Importance de l’horodatage pour la plateforme e-gov CASAURBA.ma

Dans un article précédent, « Intégration de la signature numérique à la plateforme e-gov CASAURBA.ma » on a expliqué un peu le mécanisme de la signature électronique et son rôle essentiel dans les processus e-gov. Dans cet article je parlerai de principe de l’horodatage. Nous verrons aussi comment l’horodatage est utilisé par la plateforme CASAURBA.ma pour protéger les signature numériques.

L’horodatage

En général, l’horodatage est le fait d’associer un temps (date et heure) à un événement d’une manière vérifiable, ou au moins, acceptée par la communauté.

Je me souviens, qu’un matin, sous le soleil doux de l’été 2001, j’étais en train de photographier mon ami Jamal, dans une séance de shooting en plein air. Mon ami qui posait avec la fierté naturelle des Algériens, dans une des ruelles avoisinant la gare de Bordeaux Saint-Jean, tenait entre ses mains un numéro du quotidien « Sud Ouest » bien étalé. Ma mission était d’essayer tous les angles et toutes les perspectives possibles pour pouvoir capturer, dans un seul grand plan, à la fois :

  • La pancarte contenant le nom de la rue,
  • Mon ami Jamal, avec la une du journal bien affichée et
  • Un bout de support de plaque de signalisation, dépourvu de toute plaque!
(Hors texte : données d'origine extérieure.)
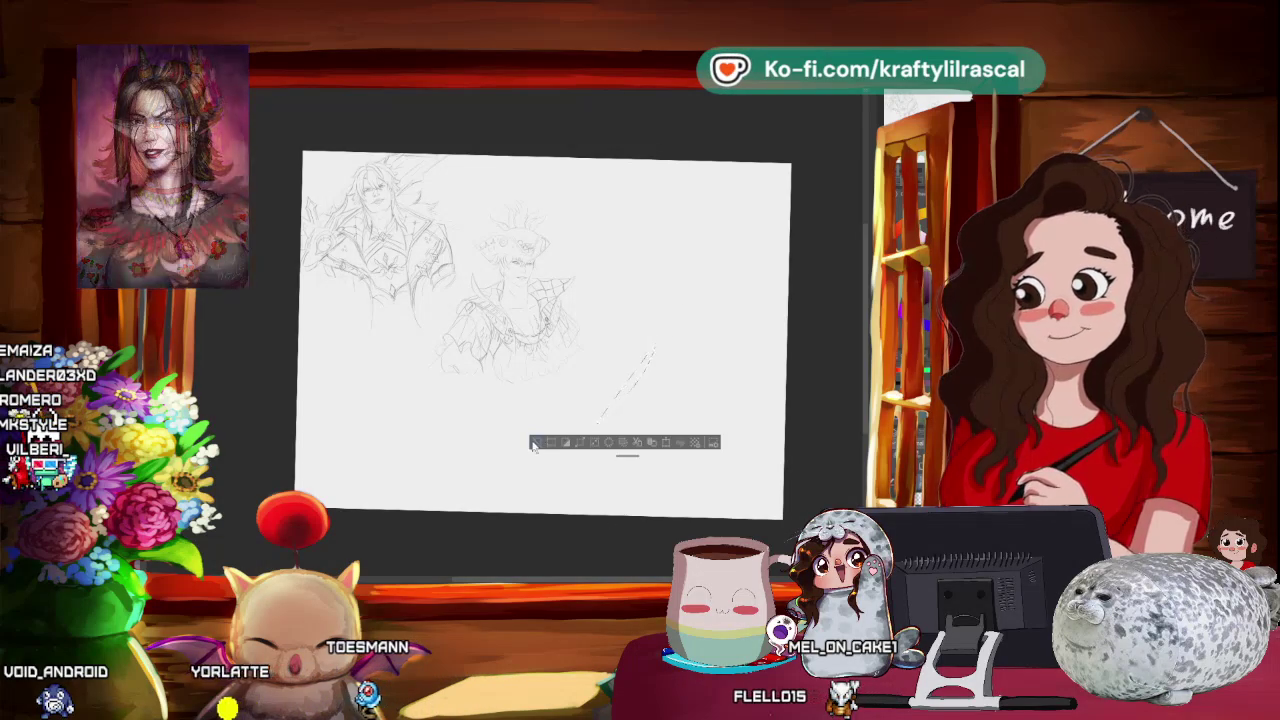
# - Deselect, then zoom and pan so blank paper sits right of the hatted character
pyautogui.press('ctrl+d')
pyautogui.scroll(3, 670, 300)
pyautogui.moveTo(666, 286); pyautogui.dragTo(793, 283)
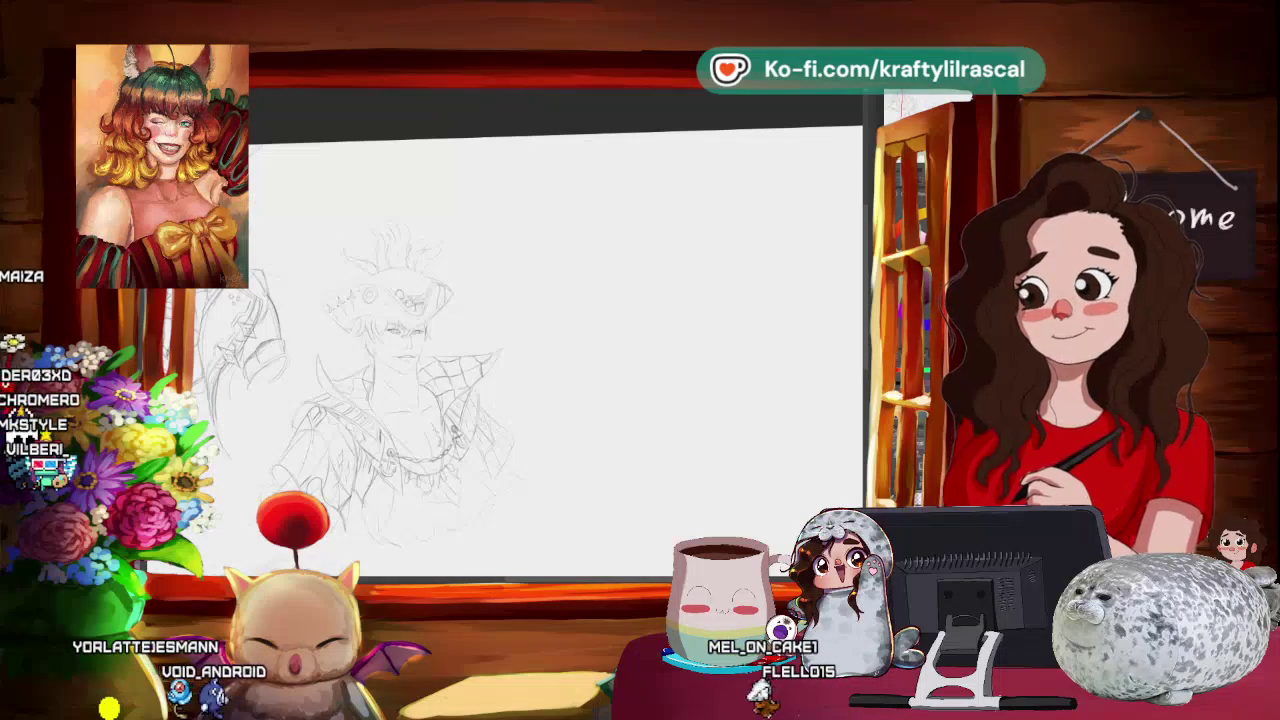
pyautogui.scroll(2, 792, 473)
pyautogui.moveTo(792, 473); pyautogui.dragTo(451, 316)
La photo était destinée au juge de l’audience de sécurité routière, devant laquelle mon ami devait comparaître pour avoir stationné dans un sens interdit. Elle devait aider mon ami à soutenir que la plaque de signalisation, se trouvant dans ladite rue, était sabotée au moins jusqu'à la date d’édition du quotidien. La date n’étant pas très visible au niveau du grand plan, Jamal devait attacher le journal au dossier de preuves. Ainsi, on confirmerait la date en vérifiant que les grands titres de la une correspondent bien à ceux de la photo.

Concrètement, on a essayé d’associer une date (date d’édition du quotidien) à une information (manque ou insignifiance du panneau de signalisation), et ce, d’une manière vérifiable par les intéressés (éventuellement moyennant quelques expertises). C’était donc une affaire d’horodatage.  
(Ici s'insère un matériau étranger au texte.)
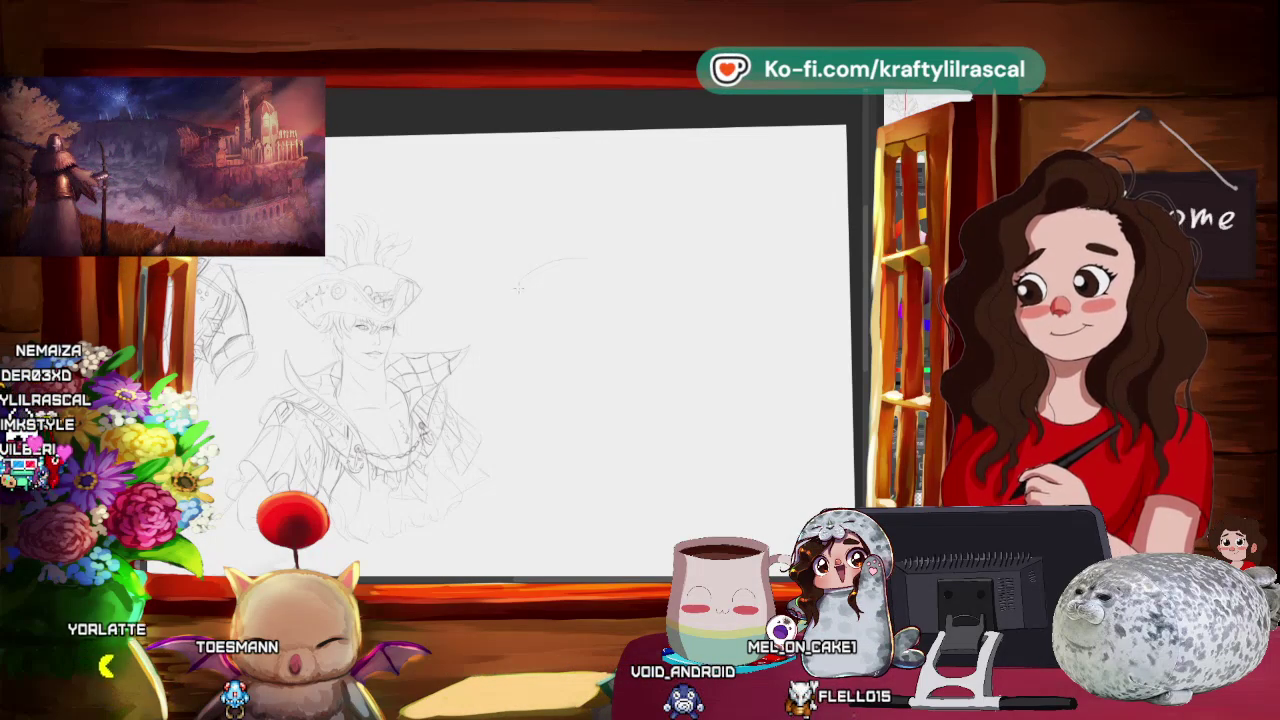
# - Sketch the new figure's gesture arc, body line, centre-lined head oval, shoulder line and torso curves
pyautogui.moveTo(518, 288); pyautogui.dragTo(643, 282)
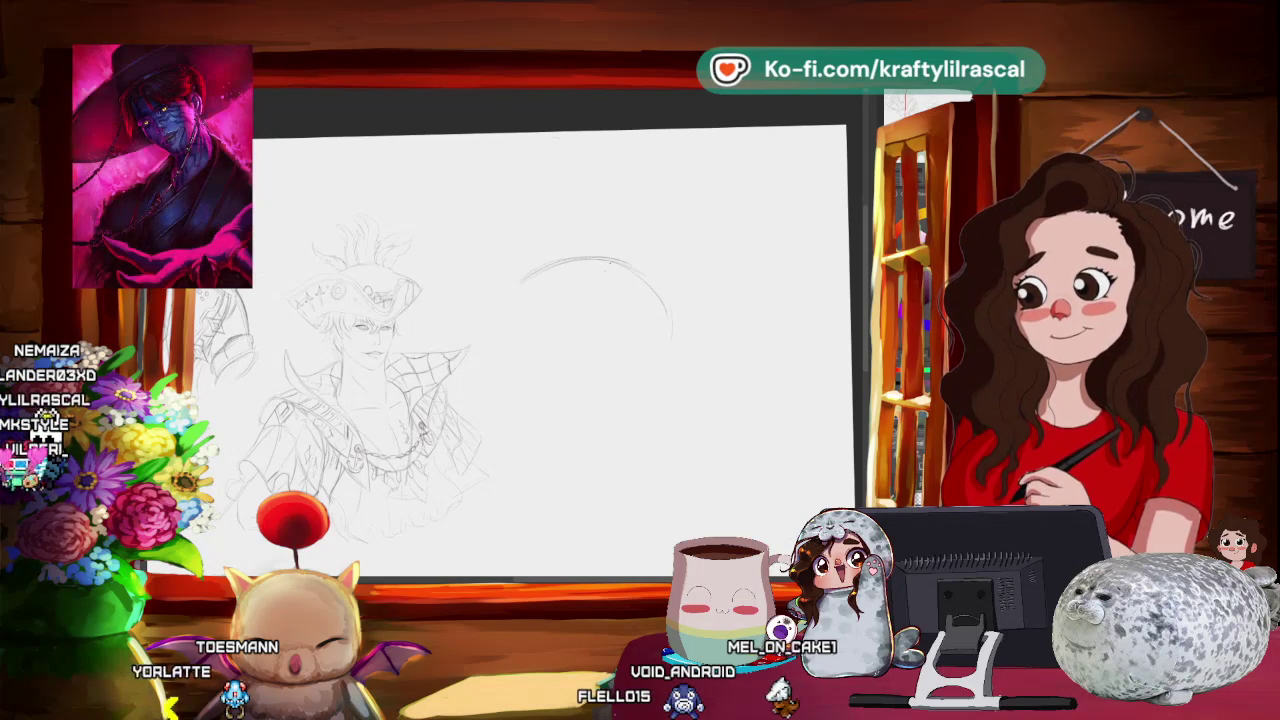
pyautogui.moveTo(600, 262); pyautogui.dragTo(578, 408)
pyautogui.moveTo(605, 175); pyautogui.dragTo(600, 235)
pyautogui.moveTo(605, 175)
pyautogui.mouseDown()
pyautogui.moveTo(604, 238)
pyautogui.moveTo(630, 208)
pyautogui.mouseUp()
Dater les événements (et par extension, les données aussi) est une problématique ancienne et inhérente aux sociétés de concurrence et de compétition. Les premières versions du problème sont liées au fait que dès les premières jurisprudences, l’antériorité a été un facteur clé dans le droit à la propriété (d’abord foncière, commerciale, puis intellectuelle).

Le besoin de l’horodatage est très composite et touche plusieurs aspects

  • La précision de la date et l’heure,
  • La portée ou la durée de validité de l’horodatage,
  • La justesse et l’exactitude de la donnée à horodater.

Ces aspects n'ont pas toujours la même importance. Ils sont modulés par la nature, le contexte et l'importance des données à horodater. Par exemple, un système d’horodatage pour les transactions boursières exigera plus de précision que celui relatif à la protection de la propriété intellectuelle. Ce dernier peut avoir une portée qui dépasse de loin la durée de vie des systèmes d’enchère en ligne. 

Tiers de confiance

L’homo sapiens, qui a mis 200 mille ans pour inventer l'écriture, a su trouver quelques solutions (ou approximations) astucieuses au problème d'horodatage pour des types de données très particulières. Cependant, l'unique approche qui soit répétable, générique et globale, consiste à prendre pour témoin un tiers de confiance.

La pertinence de ce type d'horodatage dépend entièrement de la crédibilité qu'on accorde au tiers de confiance, que nous allons appeler "Autorité de Confiance".

Au cours de leur évolution organisationnelle, les sociétés ont développé des fonctions et des services qui jouent le rôle de tiers de confiance, et ce, de manière institutionnelle ou conventionnelle. Ils pouvaient prendre la forme de :     

  •  Autorités collégiales composées d'un nombre de personnes de confiance (hauts dignitaires, notables, gardiens du temple) avec une mémoire commune qu'on transmit de génération en génération,
  • Institutions capables de gérer des registres et de conserver et sécuriser des archives décennales ou centennales, telles que les services de cadastre ou les offices de propriété intellectuelle
  • Editions périodiques à large audience telle que les journaux et les magazines.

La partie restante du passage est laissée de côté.